Harry Watson may just be one of New Zealand's greatest sporting stars that you've never heard of, but that's about to change.
The Cantabrian was a New Zealand cycling champion who competed in the Tour de France in 1928.
He didn't win, but a new documentary, Le Ride, follows as Canterbury ex-pat Phil Keoghan (host of US reality television show The Amazing Race) and his friend Ben Cornell attempt to recreate the original route.
Averaging 240km a day for 26 days, the pair traverse both the mountains and the Western Alps, on original vintage steel bikes with no gears and marginal brakes.
Mr Keoghan said riding the route was one of the hardest things he had ever done, both physically and mentally.
Mr Keoghan, along with his wife Louise, are co-producers of the documentary, and were in Christchurch for its world premiere on Friday night at the Isaac Theatre Royal, as part of the New Zealand International Film Festival.
Members of Mr Watson's family, including his grandson, also attended.
The documentary was made, in part, out of Mr Keoghan's determination to raise the profile of Mr Watson.
"I hadn't heard about Harry or his achievements until I spotted a book, The Mile Eater, six years ago. It told Harry's story and just blew me away.
"We both love captivating stories about New Zealanders who have done extraordinary things and we'd never heard of Harry Watson and we thought 'this is a story that needs to be told'.''
Harry Watson was part of the first English-speaking team to take on the Tour de France; he and Australian teammates Sir Hubert Opperman, Ernest Bainbridge and Percy Osborn were among 168 riders who started the race in 1928.
As a new and untested team of four, they took on teams of 10 elite European cyclists.
"Only 41 riders finished the race. Harry was a champion, yet very few people in New Zealand know his remarkable story. It's crazy - if he was an All Black, he'd be a legend.''
But he said he was not surprised by Watson's low profile.
"He's one of these almost reclusive persons who went overseas and did extraordinary things but being your typical Kiwi where you don't tell everyone about your achievements, slipped back into the country and didn't tell anyone one.
"He never really truly disclosed what happened there, it wasn't like you could Google online, he didn't show off, he didn't skite, he didn't tell anybody, not even his family.''
Mr Keoghan said the most surprising part of making the documentary was realising just how phenomenal a rider Mr Watson was, but there was a sad part too.

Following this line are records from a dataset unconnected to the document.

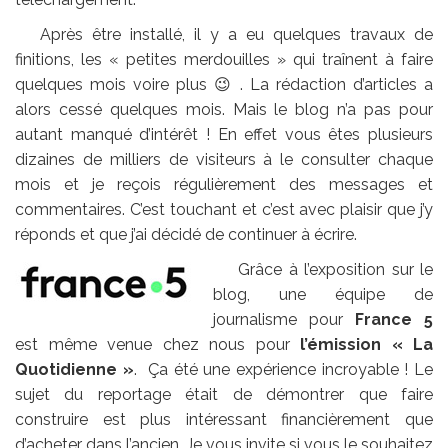
Après être installé, il y a eu quelques travaux de
finitions, les « petites merdouilles » qui traînent à faire
quelques mois voire plus 😉 . La rédaction d’articles a
alors cessé quelques mois. Mais le blog n’a pas pour
autant manqué d’intérêt ! En effet vous êtes plusieurs
dizaines de milliers de visiteurs à le consulter chaque
mois et je reçois régulièrement des messages et
commentaires. C’est touchant et c’est avec plaisir que j’y
réponds et que j’ai décidé de continuer à écrire.
Grâce à l’exposition sur le
blog, une équipe de
journalisme pour
France 5
est même venue chez nous pour
l’émission « La
Quotidienne »
. Ça été une expérience incroyable ! Le
sujet du reportage était de démontrer que faire
construire est plus intéressant financièrement que
d’acheter dans l’ancien. Je vous invite si vous le souhaitez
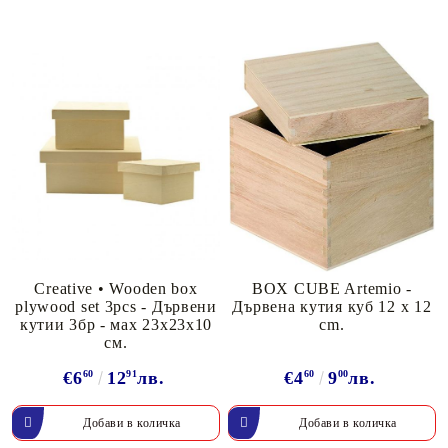
Creative • Wooden box
BOX CUBE Artemio -
plywood set 3pcs - Дървени
Дървена кутия куб 12 x 12
кутии 3бр - мах 23х23х10
cm.
см.
€6
60
12
91
лв.
€4
60
9
00
лв.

"The fact that he was New Zealand cycling champion seven times and broke records that stood for decades and that he's not in the sporting Hall of Fame is sad to me.
"I really feel he deserves to be there. He did not win the Tour de France of 1928 but when you think about what he achieved in his life, he deserves to be there.''
It's Mr Keoghan's second documentary; the first was in 2009 when he rode across America raising money for multiple sclerosis and generated over $1 million.
He joked that his next documentary in development was about spas and relaxing.
"We do like adventures and trying new and exciting things. Certainly the way we told this documentary, from the inside rather than the sidelines, gave it a different perspective.''
The documentary is very much a collaboration with his wife Louise.
"When one of us says we're going to do something, it's 'how do we make it happen?'
"If he said he wanted to go to the moon, I'd say 'right let's get some moonboots'. I'm up for whatever he's up for because we know we can make it happen if we get the right team onboard.''
Story-wise they had always been on the same page, she said, and their "absolute dream" was to work on a scripted New Zealand film next.
Phil Keoghan said it was amazing to have the premiere in Christchurch, at the Isaac Theatre, in front of a home crowd - back to where he was from, and back to where Harry Watson was from.
"We can't just put all our money into the practical things in life. When people go into that theatre they're transported by stories.
"For those 90 minutes that people are watching, they're transported and they forget about the hardships that Christchurch is going through.
"I feel blessed that we have a story about an inspiring Cantabrian who epitomised what so many people are like here: get up and get on with it. That was Harry Watson.
"They get to watch his story and hopefully leave the theatre inspired and motivated to achieve their next goal."